There are three types of people in the world. People who have seen Star Wars and love it, people who have seen Star Wars and hate it, and people who have never seen Star Wars. The people who either love or hate Star Wars can agree on one thing: you are a freak if you haven’t seen Star Wars. I don’t even know how it’s possible to have not seen Star Wars at this point. It practically is pop culture.

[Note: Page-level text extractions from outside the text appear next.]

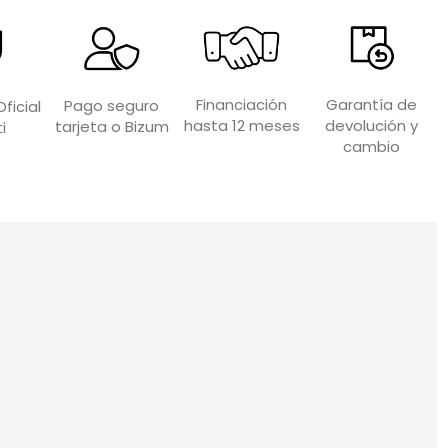
Garantía de
Financiación
Pago seguro
ficial
devolución y
hasta 12 meses
tarjeta o Bizum
i
cambio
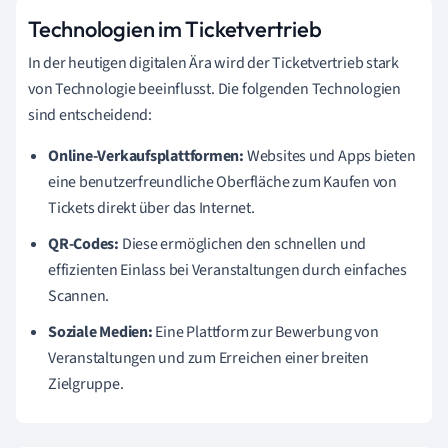
Technologien im Ticketvertrieb
In der heutigen digitalen Ära wird der Ticketvertrieb stark
von Technologie beeinflusst. Die folgenden Technologien
sind entscheidend:
Online-Verkaufsplattformen:
Websites und Apps bieten
eine benutzerfreundliche Oberfläche zum Kaufen von
Tickets direkt über das Internet.
QR-Codes:
Diese ermöglichen den schnellen und
effizienten Einlass bei Veranstaltungen durch einfaches
Scannen.
Soziale Medien:
Eine Plattform zur Bewerbung von
Veranstaltungen und zum Erreichen einer breiten
Zielgruppe.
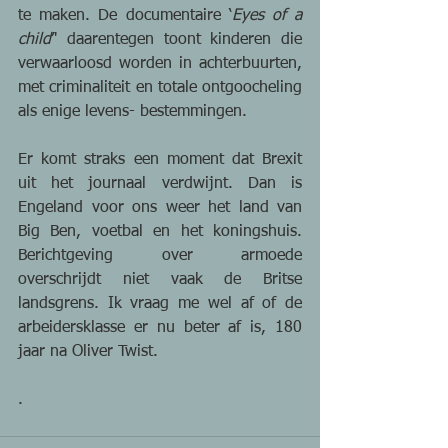
te maken. De documentaire ‘
Eyes of a 
child
’' daarentegen toont kinderen die 
verwaarloosd worden in achterbuurten, 
met criminaliteit en totale ontgoocheling 
als enige levens- bestemmingen.
Er komt straks een moment dat Brexit 
uit het journaal verdwijnt. Dan is 
Engeland voor ons weer het land van 
Big Ben, voetbal en het koningshuis. 
Berichtgeving over armoede 
overschrijdt niet vaak de Britse 
landsgrens. Ik vraag me wel af of de 
arbeidersklasse er nu beter af is, 180 
jaar na Oliver Twist.
.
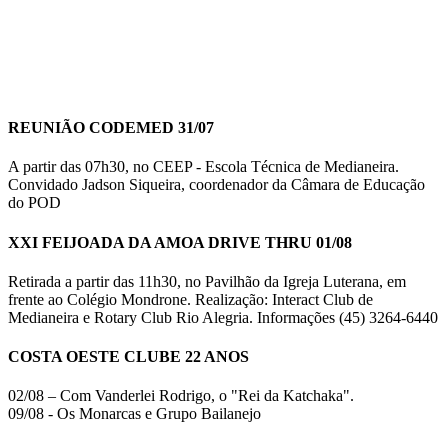
REUNIÃO CODEMED 31/07
A partir das 07h30, no CEEP - Escola Técnica de Medianeira.
Convidado Jadson Siqueira, coordenador da Câmara de Educação
do POD
XXI FEIJOADA DA AMOA DRIVE THRU 01/08
Retirada a partir das 11h30, no Pavilhão da Igreja Luterana, em
frente ao Colégio Mondrone. Realização: Interact Club de
Medianeira e Rotary Club Rio Alegria. Informações (45) 3264-6440
COSTA OESTE CLUBE 22 ANOS
02/08 – Com Vanderlei Rodrigo, o "Rei da Katchaka".
09/08 - Os Monarcas e Grupo Bailanejo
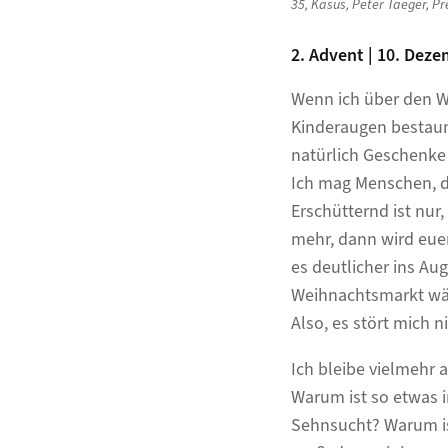
35
,
Kasus
,
Peter Taeger
,
Pr
2. Advent | 10. Deze
Wenn ich über den W
Kinderaugen bestaun
natürlich Geschenke 
Ich mag Menschen, d
Erschütternd ist nur
mehr, dann wird euer
es deutlicher ins Aug
Weihnachtsmarkt wä
Also, es stört mich n
Ich bleibe vielmehr
Warum ist so etwas in
Sehnsucht? Warum ist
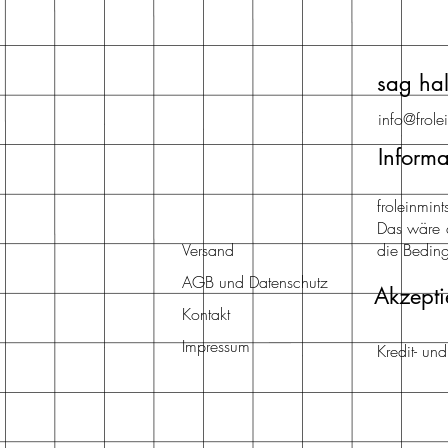
sag hal
info@frole
Informa
froleinmi
Das wäre 
Versand
die Beding
AGB und Datenschutz
Akzepti
Kontakt
Impressum
Kredit- un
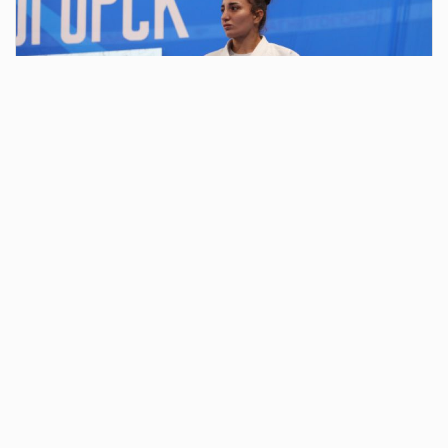
2 дня назад
В парке у Вечного огня у монумента «Тыл –
фронту» состоялось традиционное
ежегодное мероприятие в честь
годовщины образования ВДВ
В 10 часов колонна из «голубых беретов» двинулась к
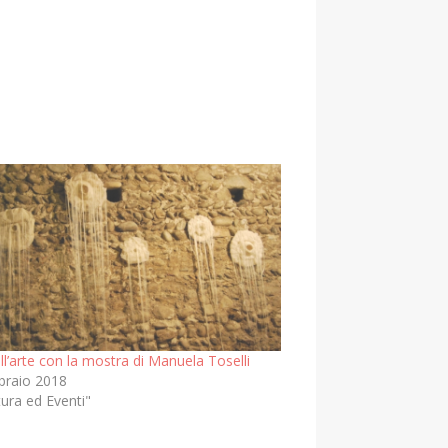
ll’arte con la mostra di Manuela Toselli
braio 2018
tura ed Eventi"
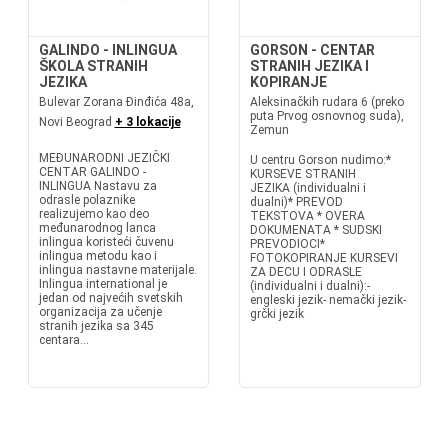
GALINDO - INLINGUA
GORSON - CENTAR
ŠKOLA STRANIH
STRANIH JEZIKA I
JEZIKA
KOPIRANJE
Bulevar Zorana Đinđića 48a,
Aleksinačkih rudara 6 (preko
puta Prvog osnovnog suda),
Novi Beograd
+ 3 lokacije
Zemun
MEĐUNARODNI JEZIČKI
U centru Gorson nudimo:*
CENTAR GALINDO -
KURSEVE STRANIH
INLINGUA Nastavu za
JEZIKA (individualni i
odrasle polaznike
dualni)* PREVOD
realizujemo kao deo
TEKSTOVA * OVERA
međunarodnog lanca
DOKUMENATA * SUDSKI
inlingua koristeći čuvenu
PREVODIOCI*
inlingua metodu kao i
FOTOKOPIRANJE KURSEVI
inlingua nastavne materijale.
ZA DECU I ODRASLE
Inlingua international je
(individualni i dualni):-
jedan od najvećih svetskih
engleski jezik- nemački jezik-
organizacija za učenje
grčki jezik
stranih jezika sa 345
centara...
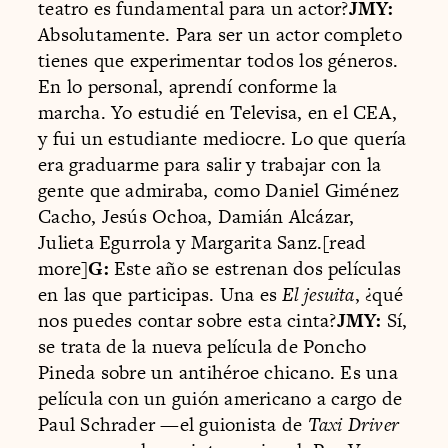
teatro es fundamental para un actor?
JMY:
Absolutamente. Para ser un actor completo
tienes que experimentar todos los géneros.
En lo personal, aprendí conforme la
marcha. Yo estudié en Televisa, en el CEA,
y fui un estudiante mediocre. Lo que quería
era graduarme para salir y trabajar con la
gente que admiraba, como Daniel Giménez
Cacho, Jesús Ochoa, Damián Alcázar,
Julieta Egurrola y Margarita Sanz.[read
more]
G:
Este año se estrenan dos películas
en las que participas. Una es
El jesuita
, ¿qué
nos puedes contar sobre esta cinta?
JMY:
Sí,
se trata de la nueva película de Poncho
Pineda sobre un antihéroe chicano. Es una
película con un guión americano a cargo de
Paul Schrader —el guionista de
Taxi Driver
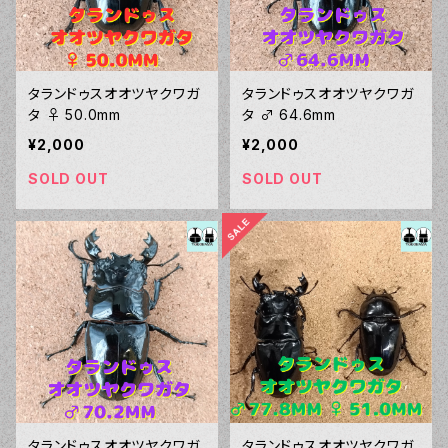
タランドゥスオオツヤクワガ
タランドゥスオオツヤクワガ
タ ♀ 50.0mm
タ ♂ 64.6mm
¥2,000
¥2,000
SOLD OUT
SOLD OUT
タランドゥスオオツヤクワガ
タランドゥスオオツヤクワガ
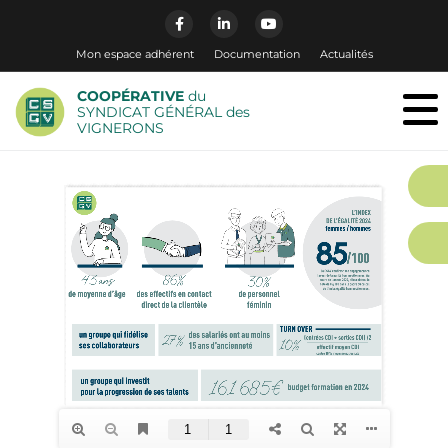
Mon espace adhérent
Documentation
Actualités
COOPÉRATIVE
du
SYNDICAT GÉNÉRAL des
VIGNERONS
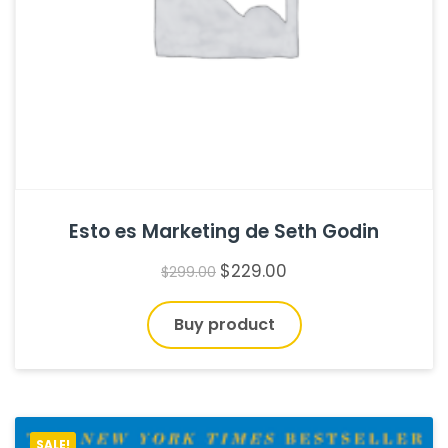
Esto es Marketing de Seth Godin
$
229.00
$
299.00
Buy product
SALE!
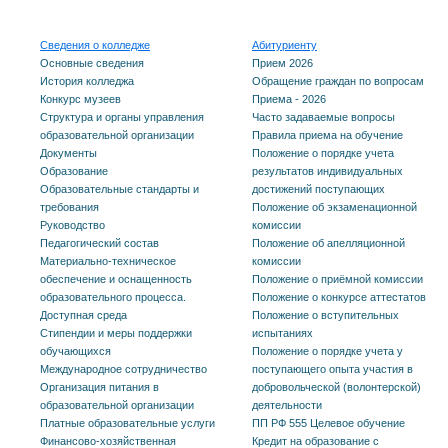
Сведения о колледже
Абитуриенту
Основные сведения
Прием 2026
История колледжа
Обращение граждан по вопросам
Конкурс музеев
Приема - 2026
Структура и органы управления
Часто задаваемые вопросы
образовательной организации
Правила приема на обучение
Документы
Положение о порядке учета
Образование
результатов индивидуальных
Образовательные стандарты и
достижений поступающих
требования
Положение об экзаменационной
Руководство
комиссии
Педагогический состав
Положение об апелляционной
Материально-техническое
комиссии
обеспечение и оснащенность
Положение о приёмной комиссии
образовательного процесса.
Положение о конкурсе аттестатов
Доступная среда
Положение о вступительных
Стипендии и меры поддержки
испытаниях
обучающихся
Положение о порядке учета у
Международное сотрудничество
поступающего опыта участия в
Организация питания в
добровольческой (волонтерской)
образовательной организации
деятельности
Платные образовательные услуги
ПП РФ 555 Целевое обучение
Финансово-хозяйственная
Кредит на образование с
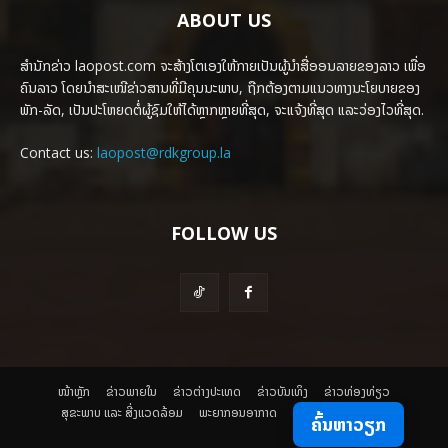
ABOUT US
ສຳນັກຂ່າວ laopost.com ຈະສ້າງໂຕເອງໃຫ້ກາຍເປັນຜູ້ນຳສື່ອອນລາຍຂອງລາວ ເພື່ອ
ຄົນລາວ ໂດຍນຳສະເໜີຂ່າວສານທີ່ມີຄຸນນະພາບ, ຖືກຕ້ອງຕາມແນວທາງນະໂຍບາຍຂອງ
ພັກ-ລັດ, ເປັນປະໂຫຍດຕໍ່ຜູ້ຊົມໃຫ້ໄດ້ຫຼາກຫຼາຍທີ່ສຸດ, ຈະແຈ້ງທີ່ສຸດ ແລະວ່ອງໄວທີ່ສຸດ.
Contact us:
laopost@rdkgroup.la
FOLLOW US
ໜ້າຫຼັກ
ຂ່າວພາຍ​ໃນ
ຂ່າວຕ່າງປະເທດ
​ຂ່າວບັນເທິງ
​ຂ່າວທ່ອງທ່ຽວ
ສຸຂະພາບ ແລະ ສີ່ງແວດລ້ອມ
ພະຍາກອນອາກາດ
ຄົ້ນຫາວຽກ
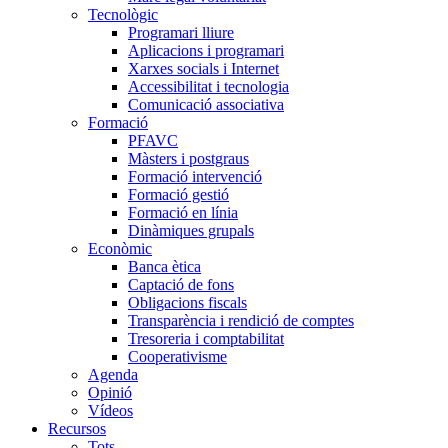
Tecnològic
Programari lliure
Aplicacions i programari
Xarxes socials i Internet
Accessibilitat i tecnologia
Comunicació associativa
Formació
PFAVC
Màsters i postgraus
Formació intervenció
Formació gestió
Formació en línia
Dinàmiques grupals
Econòmic
Banca ètica
Captació de fons
Obligacions fiscals
Transparència i rendició de comptes
Tresoreria i comptabilitat
Cooperativisme
Agenda
Opinió
Vídeos
Recursos
Tots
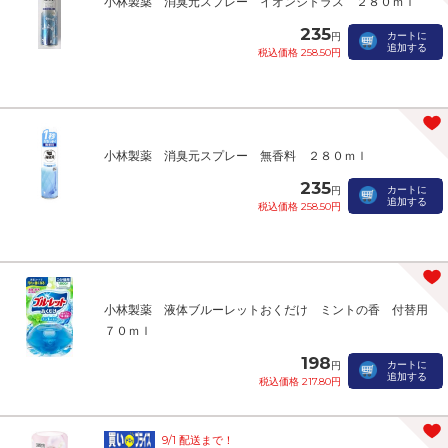
小林製薬 消臭元スプレー イオンシトラス ２８０ｍｌ
235
カートに
円
追加する
税込価格 258.50円
小林製薬 消臭元スプレー 無香料 ２８０ｍｌ
235
カートに
円
追加する
税込価格 258.50円
小林製薬 液体ブルーレットおくだけ ミントの香 付替用
７０ｍｌ
198
カートに
円
追加する
税込価格 217.80円
9/1 配送まで！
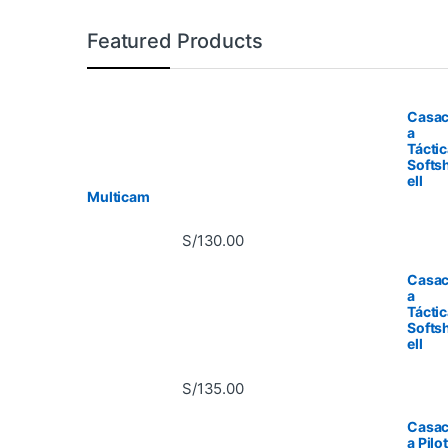
Featured Products
Casa
a
Tácti
Softs
ell
Multicam
S/
130.00
Casa
a
Tácti
Softs
ell
S/
135.00
Casa
a Pilo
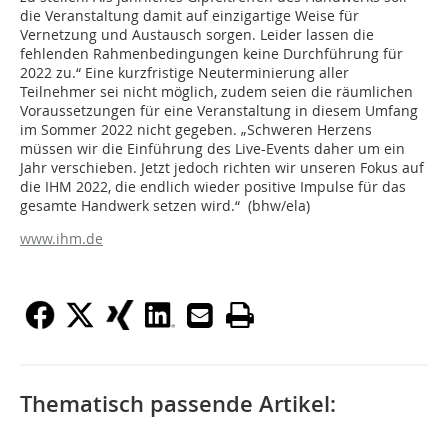
die Veranstaltung damit auf einzigartige Weise für
Vernetzung und Austausch sorgen. Leider lassen die
fehlenden Rahmenbedingungen keine Durchführung für
2022 zu.“ Eine kurzfristige Neuterminierung aller
Teilnehmer sei nicht möglich, zudem seien die räumlichen
Voraussetzungen für eine Veranstaltung in diesem Umfang
im Sommer 2022 nicht gegeben. „Schweren Herzens
müssen wir die Einführung des Live-Events daher um ein
Jahr verschieben. Jetzt jedoch richten wir unseren Fokus auf
die IHM 2022, die endlich wieder positive Impulse für das
gesamte Handwerk setzen wird.“ (bhw/ela)
www.ihm.de
Thematisch passende Artikel:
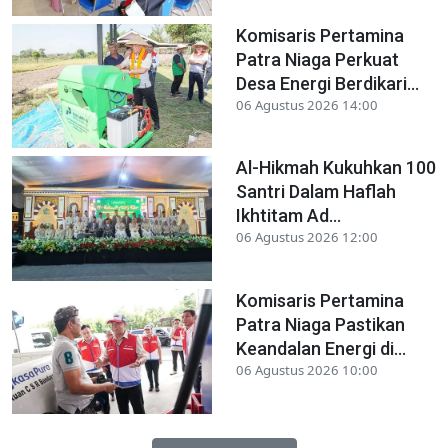
Komisaris Pertamina
Patra Niaga Perkuat
Desa Energi Berdikari...
06 Agustus 2026 14:00
Al-Hikmah Kukuhkan 100
Santri Dalam Haflah
Ikhtitam Ad...
06 Agustus 2026 12:00
Komisaris Pertamina
Patra Niaga Pastikan
Keandalan Energi di...
06 Agustus 2026 10:00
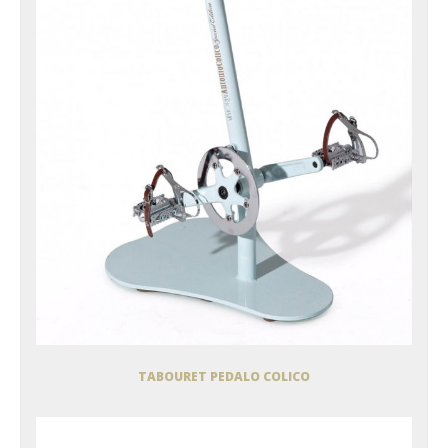
TABOURET PEDALO COLICO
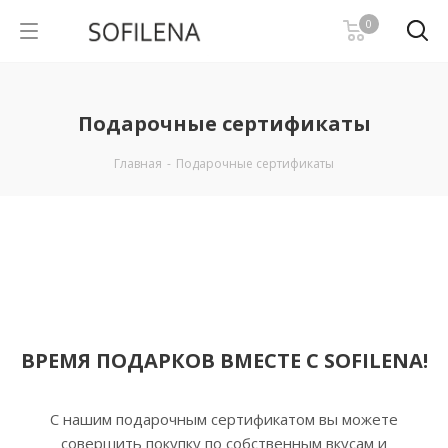
0
Подарочные сертификаты
Главная
-
Подарочные сертификаты
ВРЕМЯ ПОДАРКОВ ВМЕСТЕ С SOFILENA!
С нашим подарочным сертификатом вы можете
совершить покупку по собственным вкусам и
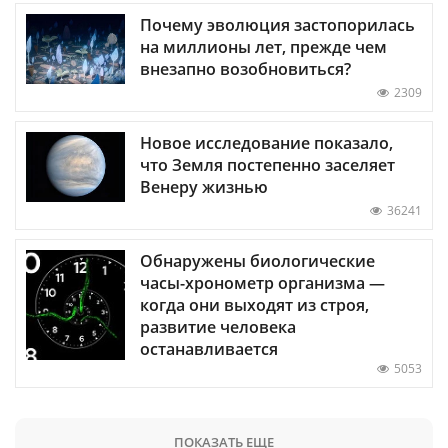
Почему эволюция застопорилась
на миллионы лет, прежде чем
внезапно возобновиться?
2309
Новое исследование показало,
что Земля постепенно заселяет
Венеру жизнью
36241
Обнаружены биологические
часы-хронометр организма —
когда они выходят из строя,
развитие человека
останавливается
5053
ПОКАЗАТЬ ЕЩЕ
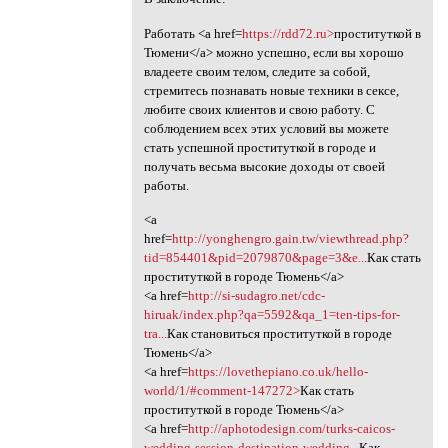
Работать <a href=
https://rdd72.ru>
проституткой в
Тюмени</a> можно успешно, если вы хорошо
владеете своим телом, следите за собой,
стремитесь познавать новые техники в сексе,
любите своих клиентов и свою работу. С
соблюдением всех этих условий вы можете
стать успешной проституткой в городе и
получать весьма высокие доходы от своей
работы.
<a
href=
http://yonghengro.gain.tw/viewthread.php?
tid=854401&pid=2079870&page=3&e...
Как стать
проституткой в городе Тюмень</a>
<a href=
http://si-sudagro.net/cdc-
hiruak/index.php?qa=5592&qa_1=ten-tips-for-
tra...
Как становиться проституткой в городе
Тюмень</a>
<a href=
https://lovethepiano.co.uk/hello-
world/1/#comment-147272>
Как стать
проституткой в городе Тюмень</a>
<a href=
http://aphotodesign.com/turks-caicos-
wedding-session-destination-wedding...
Как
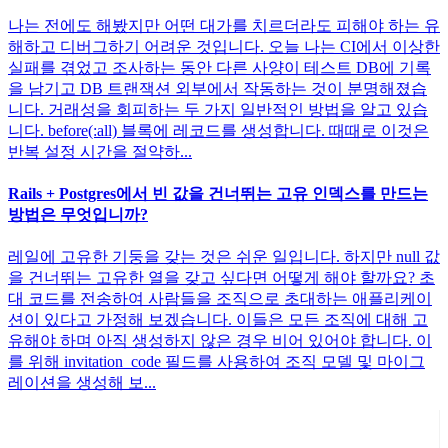
나는 전에도 해봤지만 어떤 대가를 치르더라도 피해야 하는 유
해하고 디버그하기 어려운 것입니다. 오늘 나는 CI에서 이상한
실패를 겪었고 조사하는 동안 다른 사양이 테스트 DB에 기록
을 남기고 DB 트랜잭션 외부에서 작동하는 것이 분명해졌습
니다. 거래성을 회피하는 두 가지 일반적인 방법을 알고 있습
니다. before(:all) 블록에 레코드를 생성합니다. 때때로 이것은
반복 설정 시간을 절약하...
Rails + Postgres에서 빈 값을 건너뛰는 고유 인덱스를 만드는
방법은 무엇입니까?
레일에 고유한 기둥을 갖는 것은 쉬운 일입니다. 하지만 null 값
을 건너뛰는 고유한 열을 갖고 싶다면 어떻게 해야 할까요? 초
대 코드를 전송하여 사람들을 조직으로 초대하는 애플리케이
션이 있다고 가정해 보겠습니다. 이들은 모든 조직에 대해 고
유해야 하며 아직 생성하지 않은 경우 비어 있어야 합니다. 이
를 위해 invitation_code 필드를 사용하여 조직 모델 및 마이그
레이션을 생성해 보...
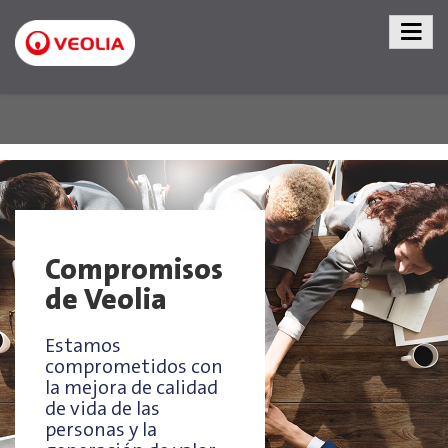
Compromisos
de Veolia
Estamos
comprometidos con
la mejora de calidad
de vida de las
personas y la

Even if you haven’t seen Star Wars you know that Luke Skywalker has some sort of beef with Darth Vader. You know that Han Solo has a man-dog friend named Chewbacca. And you know that Princess Leia has cinnamon buns for hair. You also know the basic plot: a boy must grow up and face his destiny and embarks on the classic hero’s quest. There’s the everyman, the rogue shifty ally, the damsel in distress, the old wizard/mentor, and the villain with a powerful weapon. There are swords, knights, honor/chivalry, and space ships, robots, and aliens. And don’t forget about the fucking lightsabers, bro.

Star Wars was supposed to be a flop. The idea was so ambitious and the technology was so limited, it didn’t seem like it could possibly be a success. But the story and characters resonated with the audience. John Williams created music as iconic as the visuals on the screen. The world was changed. This was the first true sci-fi blockbuster. Movies are supposed to be an escape. Star Wars took you to a whole new universe and the movie stays with you long after you see it. Some people devote their lives to Star Wars. I can’t blame them because reality bites but Star Wars is awesome.